As the 2015 budget is announced by Chancellor George Osborne, Energy’s Editor Jeremy Cresswell gives his initial reaction to the measures which will be put into place for the North Sea oil and gas industry
Looks like Treasury was listening, but not hard enough.
Obviously the single, basin-wide tax allowance was expected and is apparently very welcome. So too the seismic survey allowance.
Some pundits weren’t expecting anything to be done to PRT yet; but it has been cut from 50% to 35%, presumably as an interim measure ahead of eventual abolition.
Supplementary charge is back to where it was five years ago … 20%; but oil prices are lower than when Gordon Brown introduced it.
That was on 5 December 2005, moreover, he caught the industry on the back foot by doubling the SCT surcharge on UK North Sea profits to 20% against a backdrop of plummeting domestic oil and gas output. The average price of Brent for December 2005 was $56.75. Today, Brent is trading around $53 against a background of dramatically lower output and much higher costs
Osborne claims the overall package is worth around £1.3billion to the industry and that it will boost production. I question that claim. It is not enough to do a decent job even allowing for the basin-wide allowance.
Mining the detail a little, my initial reaction to the seismic survey allowance was positive; now I’m not so sure.

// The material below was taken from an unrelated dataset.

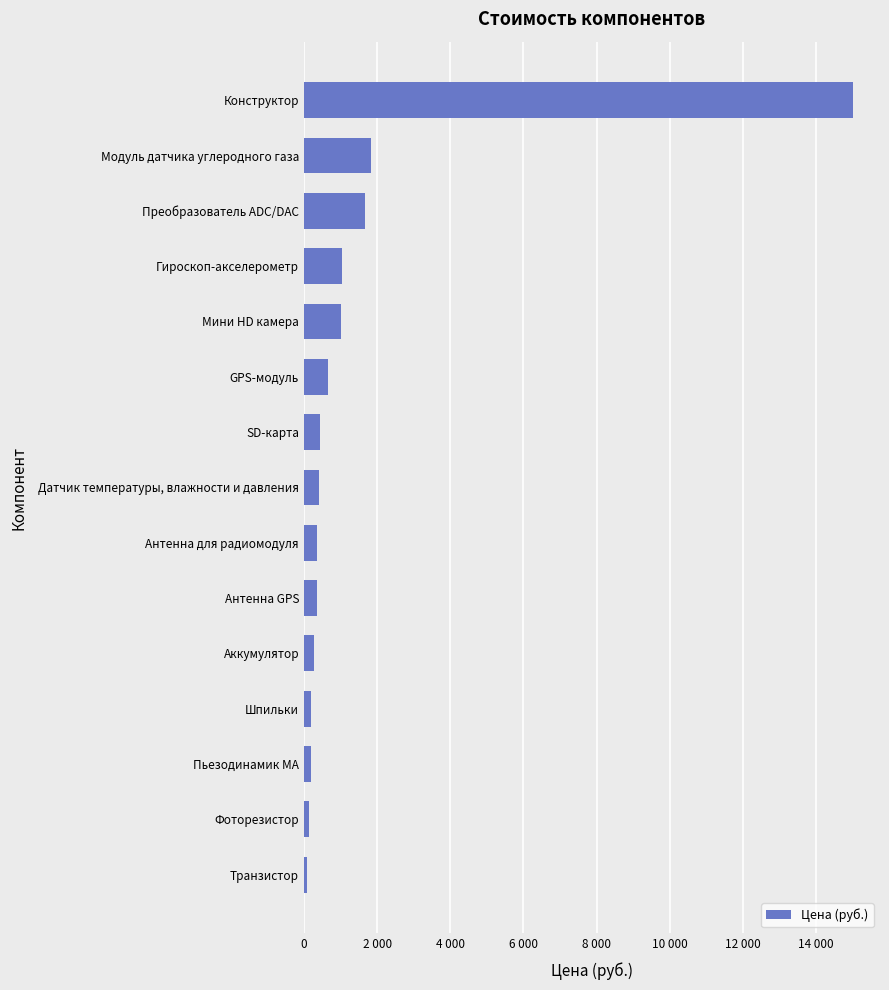

Are the bars horizontal?

Yes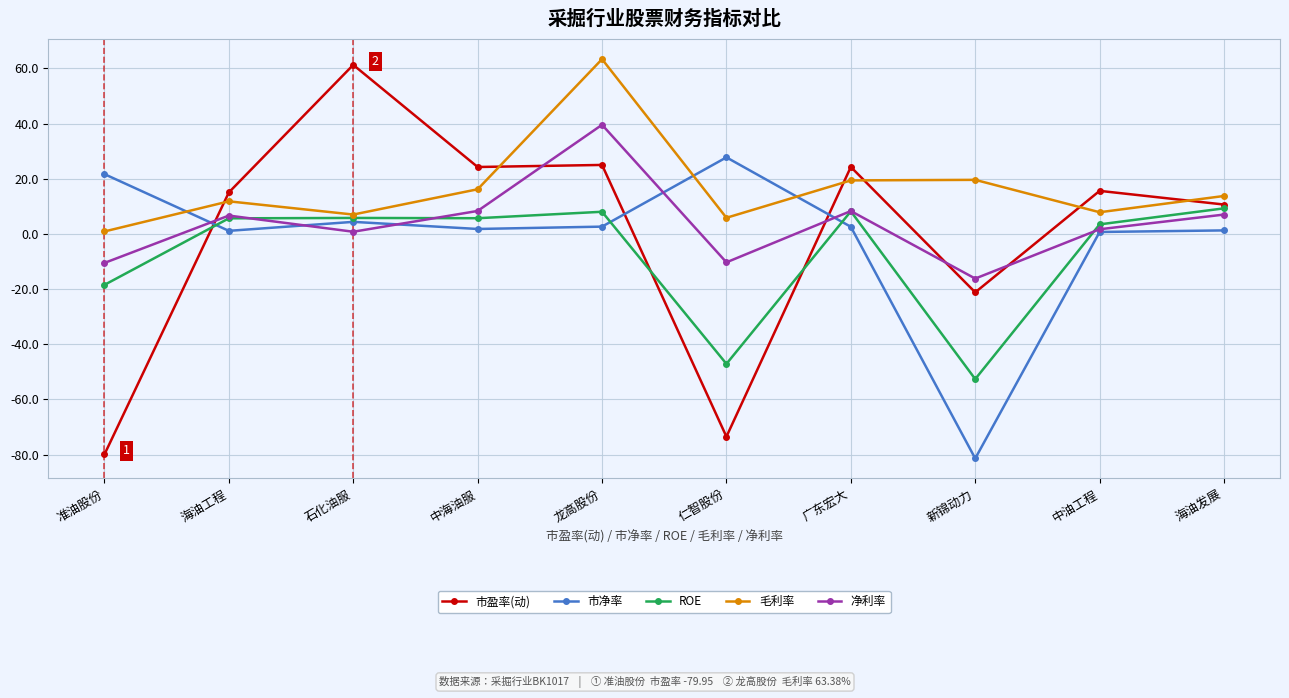

Is this an area chart (filled region under the line)?

No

I’m also struggling with the Treasury’s assumption for its central forecast that the policy measures “will boost oil production by 14 per cent, capital expenditure by 23 per cent and operating expenditure by 6 per cent.” I can’t see the production gain, I can’t see that level of capital expenditure uplift in the current climate and possibly not even at around $70 per barrel, but I can see production costs rising.
As for the City, go check out your shares. I get the impression that the Square Mile is nonplussed. But do bear in mind that the City is currently out of love with oil producers large or small.
Later in the budget Osborne said Corporation Tax was being cut to 20%, but that does not include the North Sea oil & gas industry. What a pity; therefore the Government’s approach remains discriminatory.
I’m very disappointed that the National Energy Catapult is going to Birmingham. None of the technology catapults have been secured by Aberdeen.